Can we predict economic growth by looking at our enemies/competitors?
The number of science and engineering students in the United States peaked in the early 1990s. Despite substantial population growth and a big influx of foreign students, our country is producing fewer scientists and engineers. Why is this a problem? Economic growth comes from technological innovation. A lot of wealth can be skimmed off by managers, lawyers, etc. (e.g., Carly Fiorina, the CEO of HP, majored in medieval history as an undergrad) but the wealth is created to begin with by engineers and scientists.
Why don’t Americans want to study engineering and science?

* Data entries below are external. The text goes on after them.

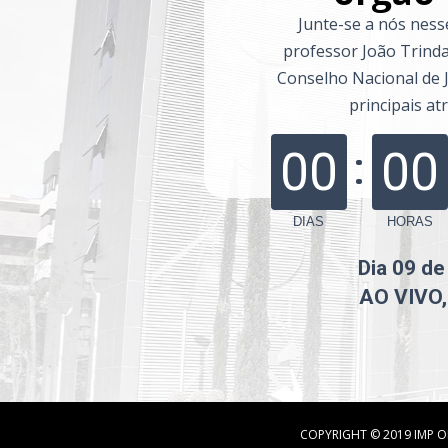
 Junte-se a nós nesse evento exclusivo onde o 
professor João Trindad
Conselho Nacional de J
principais at
00
00
DIAS
HORAS
Dia 09 de 
AO VIVO,
COPYRIGHT © 2019 IMP O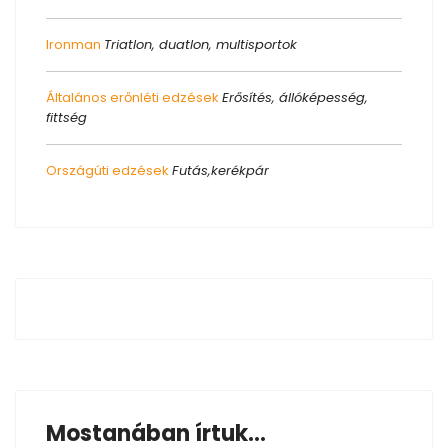
Ironman
Triatlon, duatlon, multisportok
Általános erőnléti edzések
Erősítés, állóképesség,
fittség
Országúti edzések
Futás,kerékpár
Mostanában írtuk...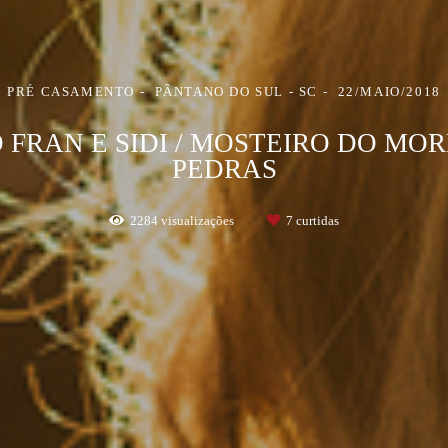
PRÉ CASAMENTO
PÂNTANO DO SUL - SC
22/MAIO/2018
 FRAN E SIDI / MOSTEIRO DO MO
PEDRAS
2284
visualizações
7
curtidas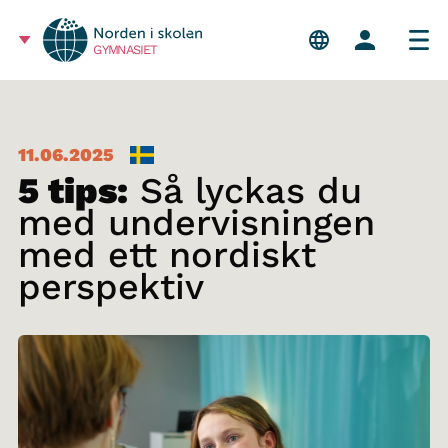
GYMNASIET
11.06.2025
5 tips:
Så lyckas du
med undervisningen
med ett nordiskt
perspektiv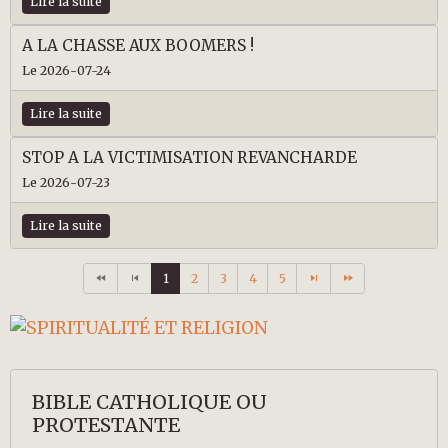
Lire la suite
A LA CHASSE AUX BOOMERS !
Le 2026-07-24
Lire la suite
STOP A LA VICTIMISATION REVANCHARDE
Le 2026-07-23
Lire la suite
1
2
3
4
5
BIBLE CATHOLIQUE OU
PROTESTANTE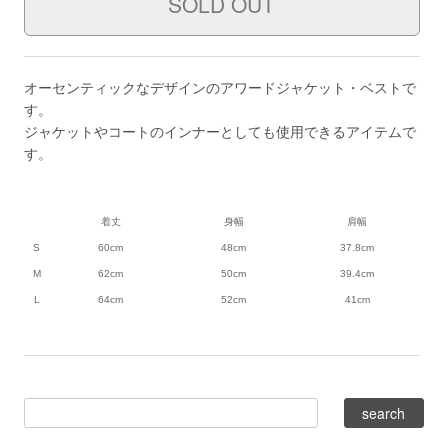
オーセンティックなデザインのアワードジャケット・ベストで
す。
ジャケットやコートのインナーとしても使用できるアイテムで
す。
着丈
身幅
肩幅
S
60cm
48cm
37.8cm
M
62cm
50cm
39.4cm
L
64cm
52cm
41cm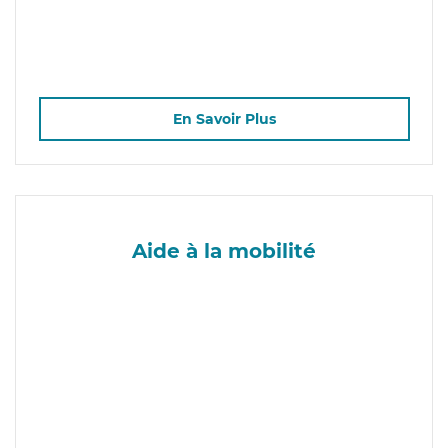
En Savoir Plus
Aide à la mobilité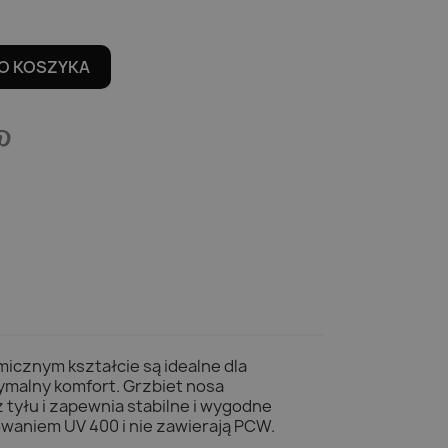
O KOSZYKA
icznym kształcie są idealne dla
malny komfort. Grzbiet nosa
tyłu i zapewnia stabilne i wygodne
waniem UV 400 i nie zawierają PCW.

Look at today’s newspaper. Chances are that you’ll find stories about Shiite clerics, Islamic fundamentalism, illiterate warring tribes in Third World nations, government bureaucrats directing American forces in benighted corners of the globe, etc. These might inspire young readers to study medieval history, Islam circa 680 AD (when the Shiites began hating the Sunnis and vice versa), and law or government. But when our enemies are essentially pre-industrial it is tough to see how engineering and science could be central to American society’s needs.
It was not always so. Consider World War II, one of the fastest periods of technological innovation. Our enemies were the Japanese and Germans, who were sophisticated enough to, during WWII, develop novel communications codes (inspired the development of electronic computers), state-of-the-art airplanes (inspired the development of RADAR), state-of-the-art submarines (inspired the development of SONAR, the mapping of the seafloor, and the consequent discovery of mid-ocean ridges and therefore plate tectonics and continental drift), nuclear weapons, rockets, guidance systems, etc.
After the war our enemy was Russia and her enormous pool of mathematicians, scientists, and engineers. The Russians kept us on our toes with things like their early lead in the exploration of Space.
After the Cold War we didn’t have enemies anymore (or perhaps it would be more accurate to say that we didn’t realize that anyone hated us). The focus changed to economic competition against the Japanese and Europeans. If you want to build cars that are as good as Honda’s you need to hire some pretty clever engineers.
Ever since September 11th we as a nation have been focussed on our Muslim enemies. They don’t invent the jet engine, like the Germans did; they buy Chinese-made copies of the Russian AK-47. They don’t build cars better than Detroit; they use Saudi oil money to buy Toyota pickup trucks. They don’t invent new military tactics (hijacking commercial airline flights was a specialty of Yasser Arafat’s PLO 30+ years ago).
At some level it makes sense to focus on our enemies. After all, our friends aren’t trying to kill us. Furthermore the population trends imply that in the long run our friends are going to fade into demographic insignificance–the groups that are most enthusiastic about killing us have among the world’s highest rates of population growth: nearly 5 percent per year for the Palestinians, 3.27 percent for the Saudis; a friendly country such as Japan grows 0.15 percent per year. Perhaps if we all study these folks carefully enough somehow we can predict when and where the next attack will come.
On the other hand, our military superiority is derived from economic growth. If our economy stagnates because our heads are stuck in the 7th Century AD, so will our military power. By contrast, if we had sufficient economic growth and technological innovation we could, for example, develop and deploy the army of robotic infantry of which a physicist friend dreams. His robots would be shaped like centaurs with the body and four legs of a horse and a human-like head and arms. The robot would have a Gatling gun in its chest. Iraqis would presumably find something to do with their time other than looting if an infantry robot were standing in front of every building in Baghdad.
Putting military conflict aside, a focus on extracting oil from Arab countries takes resources away from the purely technical challenges of producing clean and renewable energy. With sufficiently improved engineering we could run our society on wind, solar, tidal, and geothermal power. (If we really wanted to have a go at a tough engineering problem we could try making nuclear power work.) I.e., the only reason that our politicians have to spend so much time appeasing Muslim dictators is that our technology is insufficiently advanced. The point of this blog entry is that there is some circularity here. Our focus on the Muslim world, the most technologically backward portion of the globe, slows down technological development in the West and in Asia, thus forcing the modern societies to continue focusing on the Muslim world…
A new pet theory: it is human nature that we can only “Give 110 percent” and the reference is the amount of achievement being put forth by our perceived enemies or competitors. Until we shift our focus away from troubles in the Islamic world the U.S. economy will be stuck in the mud.
[Note that this blog entry does not presuppose that there is anything inherently superior in the Western way of life or Modernity itself. It is quite possible that an illiterate Afghani with 10 kids is happier than a divorced childless MIT Aero/Astro PhD.]